Page 34 of Devoured
I saw him.
The creature from my nightmares stood by the altar. His bare torso looked more damaged here—scarred with deeper wounds. The blade in his hand was pitted with rust—or maybe old blood. Those red eyes swept across the room and passed over me. They paused. Just for a heartbeat.
He saw me. I knew he did. But he gave no sign. Just continued his slow scan of the room like I wasn’t there.
“The third offering this month,”someone whispered in Old English, but I understood. “The Judge sends his Executioner to take. He grows hungrier.”
The Executioner. So that’s what they called him. The name fit perfectly. He was death made flesh. Judgment given form.
Suddenly, the crowd parted.
A young woman was dragged forward, fighting and screaming. Maybe sixteen. She had tangled dark hair and her white shift was already torn and bloody. They had to force her onto the altar—five people holding her down while she thrashed.
“Please!”she screamed. “I don’t want to die! Please!”
A figure stepped forward—tall, wearing robes darker than the others.
When she pushed back her hood, I saw a face that looked carved from ice. Utterly beautiful.
“The Judge requires feeding,”she said simply. “Or he will take us all.”
That’s when I saw him.
A young man near the altar, watching with familiar hunger. Varnar. But centuries younger, dressed in rough wool. His face was eager and terrible. He moved closer to the tall woman, and I saw it then—same sharp cheekbones, same thin mouth.
Family.
“Mother,”he said. “Let me do it this time.”
The woman—Varnar’s mother—turned to him with something like pride. “Not yet, my son. Watch. Learn. Your time will come.”
She raised her arms, her black eyes reflecting torchlight. “By blood and binding, we offer this guilty flesh. Let her sins be meat and her remorse be wine. Let the blade divide body from spirit. Let this guilty one pass through death to feed our Lord, our King.”
The Executioner lifted his massive blade. That terrible thing looked too heavy for anyone to wield. The girl’s screams got higher, more desperate.

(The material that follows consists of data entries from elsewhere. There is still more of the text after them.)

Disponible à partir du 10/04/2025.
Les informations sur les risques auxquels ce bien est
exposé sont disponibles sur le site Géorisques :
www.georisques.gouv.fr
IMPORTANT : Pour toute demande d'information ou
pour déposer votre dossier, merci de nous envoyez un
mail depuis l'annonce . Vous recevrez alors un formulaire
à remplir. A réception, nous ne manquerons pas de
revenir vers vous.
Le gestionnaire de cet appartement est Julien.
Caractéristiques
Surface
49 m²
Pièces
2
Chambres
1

He raised it over his head with both hands, the metal scraping against the stone ceiling.
Then he brought it down in one brutal motion—splitting her from head to pelvis.
The blade went through her like she was made of paper, cleaving everything in its path. But the blood didn’t spray outward. Instead, it flowed up from both halves of her body, defying gravity, forming symbols in the air.
The symbols grew more complex. Swirling. Building.
Then the Executioner slammed his blade down into the altar. The stone cracked.
The blood symbols exploded outward.
And then everything went wrong.
From the spreading gore rose something horrifying—
The Judge. Massive and terrible. Fifteen feet of chains and exposed flesh. A skull too long. A jaw that hung open with endless rows of teeth. Rotted bat wings spread from his back like torn leather, dragging wet sounds when he moved. The left wing had holes eaten through it. Where eyes should be, there were only pits weeping black tar. Bone horns erupted straight from his skull.
He was angry.
“This is not enough!” He roared.
His voice shattered stone. Several cultists fell to their knees, blood running from their ears.
“You call this guilt? she stole bread to feed her sister!”